UM POUCO DE LUZ ENTRE O DINHEIRO E O CHUMBO



   Dignidade e autoconhecimento talvez sejam  o primeiro passo para a construção de uma sociedade menos desigual – ou, em outras palavras: no es sólo la plata, hermano!
   O seriado Narcos caiu nas graças do público. Numa das primeiras cenas, Wagner Moura lança uma frase célebre: “Plata o plomo, Hermano?”. Ele encarna o narcotraficante Pablo Escobar, morto em 1993. A frase, dita em uma tentativa bem-sucedida de suborno, soaria em bom português como: “Grana ou chumbo, irmão?”. Parece banal, mas será esse o nosso ponto de partida,
   Como se sabe, há tempos o dinheiro é o motor da humanidade. Se tenho, bem, resolvo alguns problemas. Se não tenho, amém – preciso de um milagre por dia para enfrentar as dores do planeta.
   Só que alguns têm de menos. E, em uma sociedade em que se tenta vender tudo, não ter dinheiro significa ter a dignidade roubada. Sem recursos moro na periferia, tenho limitado acesso à escola e, quando do tenho, a qualidade é péssima; sem poder pagar plano de saúde, me submeto a dormir no chão do hospital, esperando auxílio, e morro antes do atendimento – ou, com sorte, recebo uma dose de dipirona para aliviar a minha pancreatite. É plata o plomo.
   Estamos acostumados com a dualidade. Mas, diferentemente da escuridão, que é falta de luz, pobreza não é apenas falta de dinheiro. No contexto em que vivemos, é subtração de dignidade. Com reduzido poder econômico, não ganho  direitos. Falam por mim. Posso receber ajuda, desde que não seja para beber. Se sou idoso ou deficiente, além de pobre, o Estado de garante algum benefício, desde que eu seja um miserável ao ponto de ganhar menos de um ¼ de salário mínimo. E la nave va.
   Um parêntese. Fica o leitor convidado a olhar o artigo 6º da Constituição. Lá estão alguns direitos que me são praticamente dados, quando tenho pouco.

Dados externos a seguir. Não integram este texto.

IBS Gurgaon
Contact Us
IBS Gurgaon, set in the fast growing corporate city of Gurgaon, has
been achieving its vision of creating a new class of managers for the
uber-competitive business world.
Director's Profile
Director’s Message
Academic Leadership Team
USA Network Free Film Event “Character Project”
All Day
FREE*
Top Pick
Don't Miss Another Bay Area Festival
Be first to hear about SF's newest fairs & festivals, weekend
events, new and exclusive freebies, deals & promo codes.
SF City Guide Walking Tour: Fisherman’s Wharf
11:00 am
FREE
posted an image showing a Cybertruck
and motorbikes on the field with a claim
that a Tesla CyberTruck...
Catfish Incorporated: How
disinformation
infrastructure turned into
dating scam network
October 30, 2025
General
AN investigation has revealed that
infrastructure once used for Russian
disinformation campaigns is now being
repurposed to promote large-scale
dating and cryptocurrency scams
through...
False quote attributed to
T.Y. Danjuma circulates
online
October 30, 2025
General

   Retornemos, porém. E afirmemos: essa realidade é herança antiga. Com a História, é possível perceber que, pouco depois da Revolução Francesa, lá em 1789, muita coisa mudou. Por ser uma  revolução burguesa – no sentido literal -, o seu sucesso fez o valor dado ao status de bem-nascido ser substituído por outro: o de trabalhador. Difundida essa ideia, criou-se o mito de que,  se não tenho é porque não trabalho. De certa forma, foram esquecidos os privilégios de berço, Até pecados mudaram. O pecado capital da melancolia virou o da preguiça, já que tenho de ser punido por não trabalhar. Se  tenho, é porque mereço, e o outro deve saber perder e se calar diante da minha vitória. Por isso, agora, sou eu quem dita as regras. E o pobre fica mudo.

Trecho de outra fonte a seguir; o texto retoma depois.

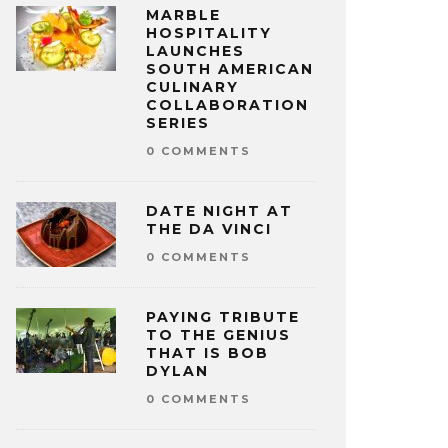
MARBLE
HOSPITALITY
LAUNCHES
SOUTH AMERICAN
CULINARY
COLLABORATION
SERIES
0 COMMENTS
DATE NIGHT AT
THE DA VINCI
0 COMMENTS
PAYING TRIBUTE
TO THE GENIUS
THAT IS BOB
DYLAN
0 COMMENTS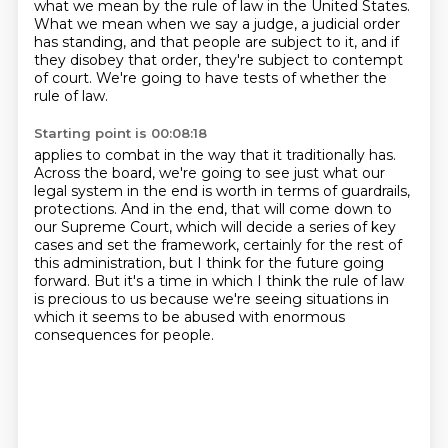
what we mean by the rule of law in the United States.
What we mean when we say a judge, a judicial order
has standing, and that people are subject to it,
and if
they disobey that order, they're subject to contempt
of court.
We're going to have tests of whether the
rule of law.
Starting point is 00:08:18
applies to combat in the way that it traditionally has.
Across the board, we're going to see
just what our
legal system in the end is worth in terms of guardrails,
protections.
And in the end, that will come down to
our Supreme Court, which will decide a series of key
cases and set the framework, certainly for the rest of
this administration, but I think
for the future going
forward.
But it's a time in which I think the rule of law
is precious to us
because we're seeing situations in
which it seems to be abused
with enormous
consequences for people.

   O que fazer? Bem, difícil supor. Mas há alguma sugestão. Recentemente, o jornal “The New York Times” veiculou um artigo em que o autor, criticando a falta de influência de populações carentes sobre seu próprio futuro, apresenta a atuação de uma associação sem fins lucrativos em Houston, Texas. Nela, as pessoas da periferia são estimuladas a pôr a mão em suas vidas, com a noção de serem parte da solução, e não o problema.
   Ao invés de apontar o que há de errado com elas, pergunta-se o que acham que  deve ser feito. São promovidas aulas de políticas públicas, para que entendam o que podem fazer para a melhoria de sua comunidade. Conjuntamente, são questionados os desejos, formas de enfrentar buracos nas ruas, deficiências nas escolas. O trabalho é de longo prazo – a associação existe desde 1907 -, mas vem apresentando resultados positivos, melhorando a qualidade de vida das pessoas.

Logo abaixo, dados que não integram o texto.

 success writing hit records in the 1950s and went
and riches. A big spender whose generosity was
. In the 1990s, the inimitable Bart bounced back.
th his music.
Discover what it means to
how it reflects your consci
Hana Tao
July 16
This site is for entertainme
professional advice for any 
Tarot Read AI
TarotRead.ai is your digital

   Isso é educação, é dignidade. É a construção da Democracia.
   Sem dinheiro ou chumbo, bem ou mal, bonito ou feio.  Deus,  nem só de oposições vive o mundo! Sempre há, antes de tudo, uma terceira estrada – a da racionalidade. ( LUCAS DINIZ, trabalha na Defensoria Pública da União e é estudante de Direito na Universidade Estadual de Londrina, página 2, ESPAÇO ABERTO, quinta-feira. 26 de novembro de 2015, publicação do jornal FOLHA DE LONDRINA).